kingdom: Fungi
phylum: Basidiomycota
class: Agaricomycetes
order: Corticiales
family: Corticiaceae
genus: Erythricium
__________
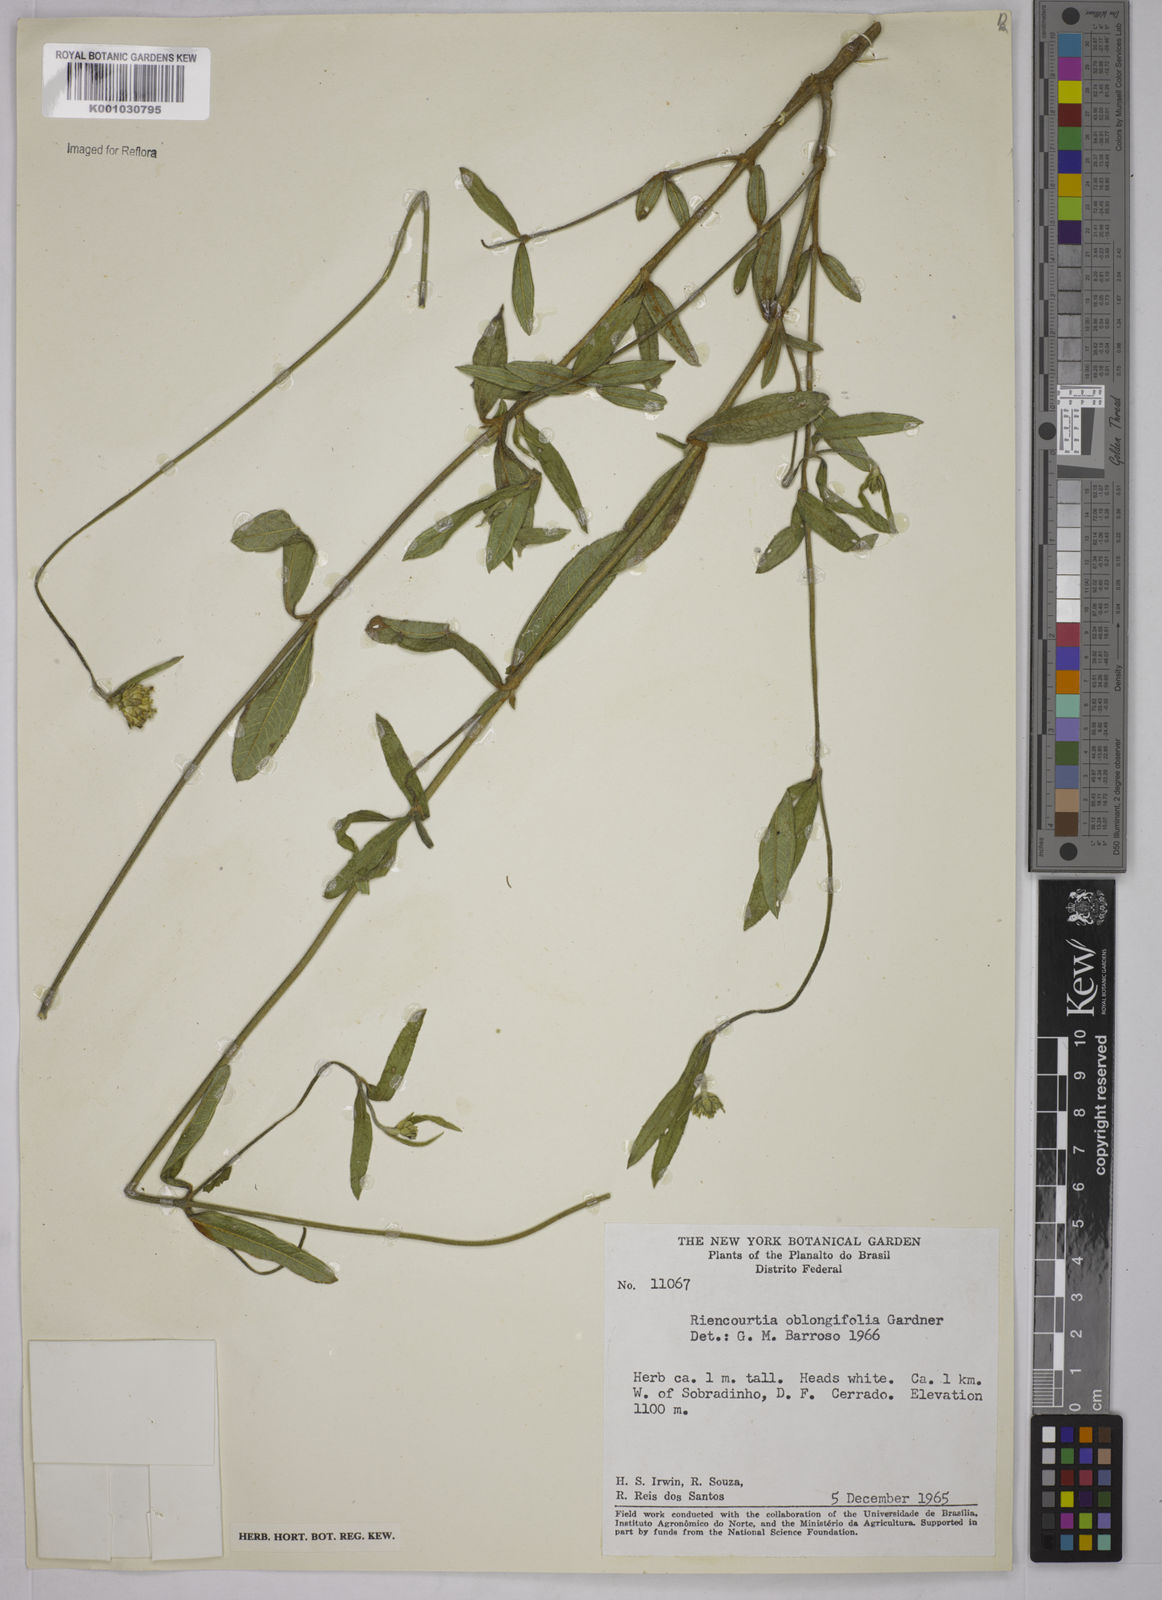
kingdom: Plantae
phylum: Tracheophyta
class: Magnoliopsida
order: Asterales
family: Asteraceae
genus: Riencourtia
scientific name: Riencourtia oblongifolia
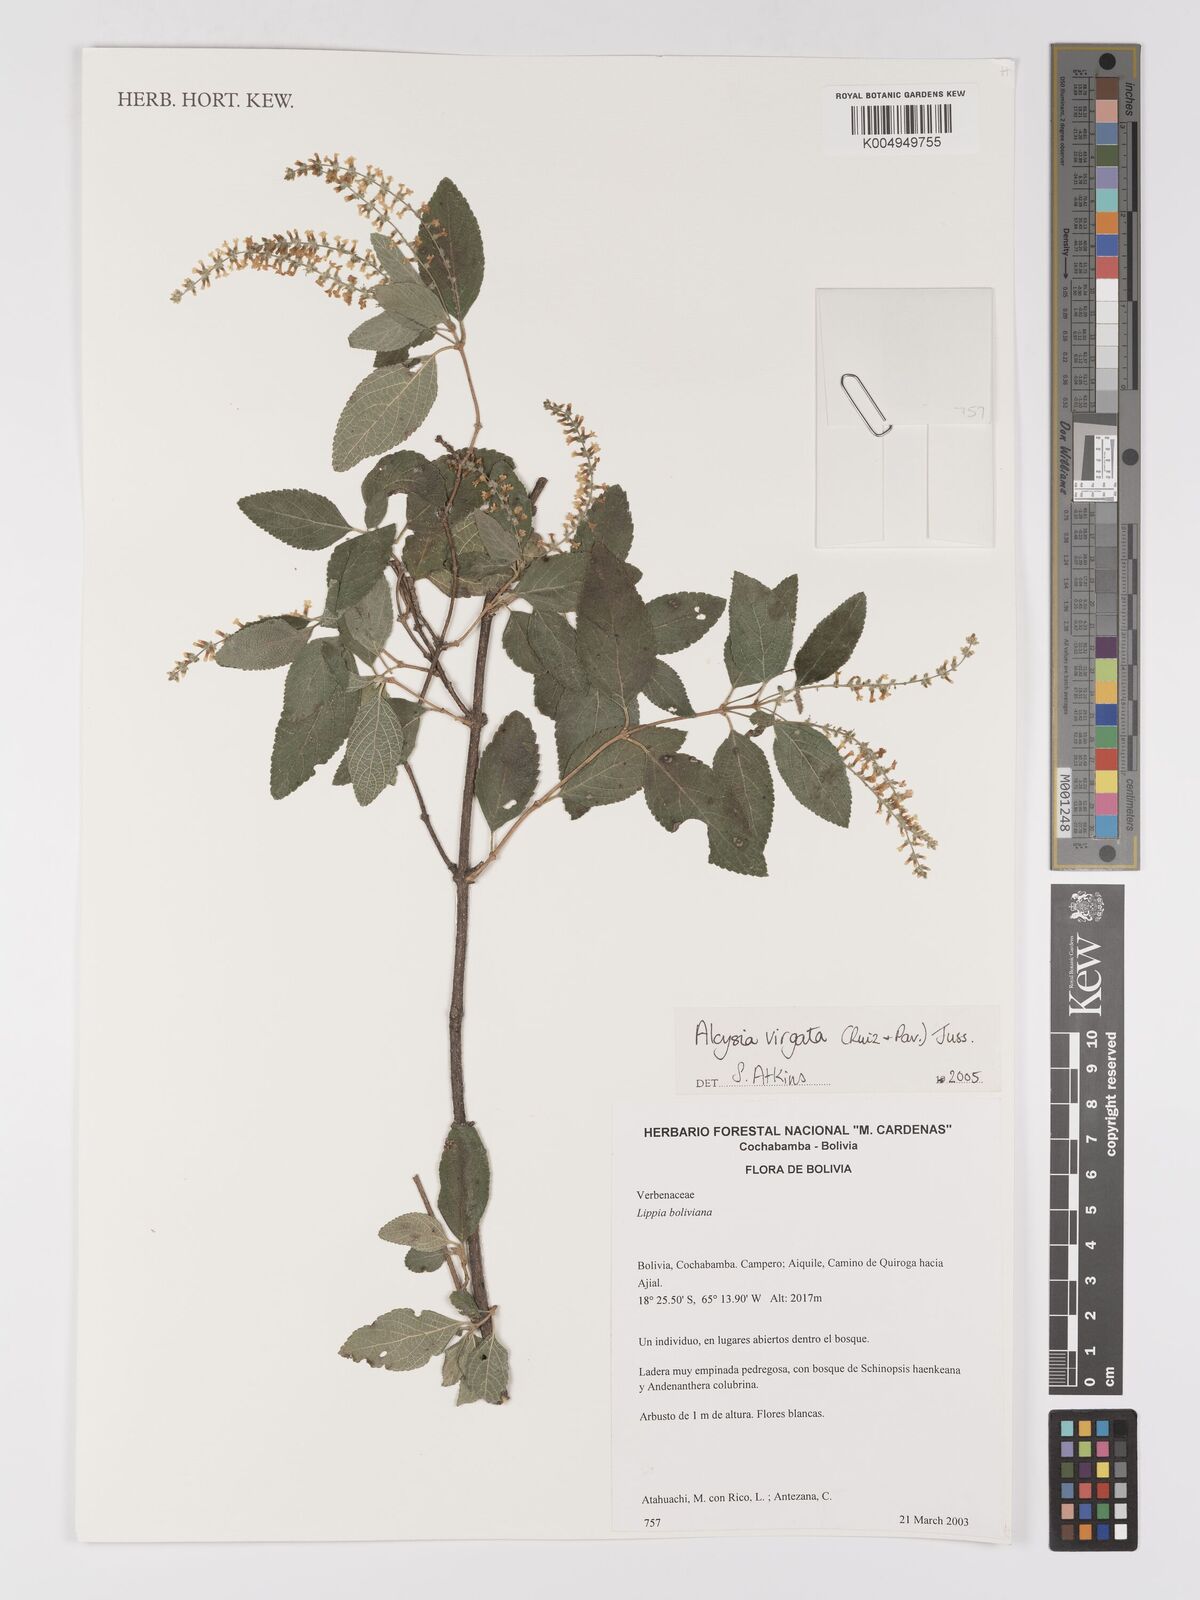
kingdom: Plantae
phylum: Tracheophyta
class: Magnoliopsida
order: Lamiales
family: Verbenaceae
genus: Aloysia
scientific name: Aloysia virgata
__________
* Goal
Copy the records word for word, beginning at the line that has "scientific name: Riencourtia oblongifolia" and stopping after the line that has "scientific name: Aloysia virgata". Leave the picture out of your copy.

* Exercise response
scientific name: Riencourtia oblongifolia
kingdom: Plantae
phylum: Tracheophyta
class: Magnoliopsida
order: Lamiales
family: Verbenaceae
genus: Aloysia
scientific name: Aloysia virgata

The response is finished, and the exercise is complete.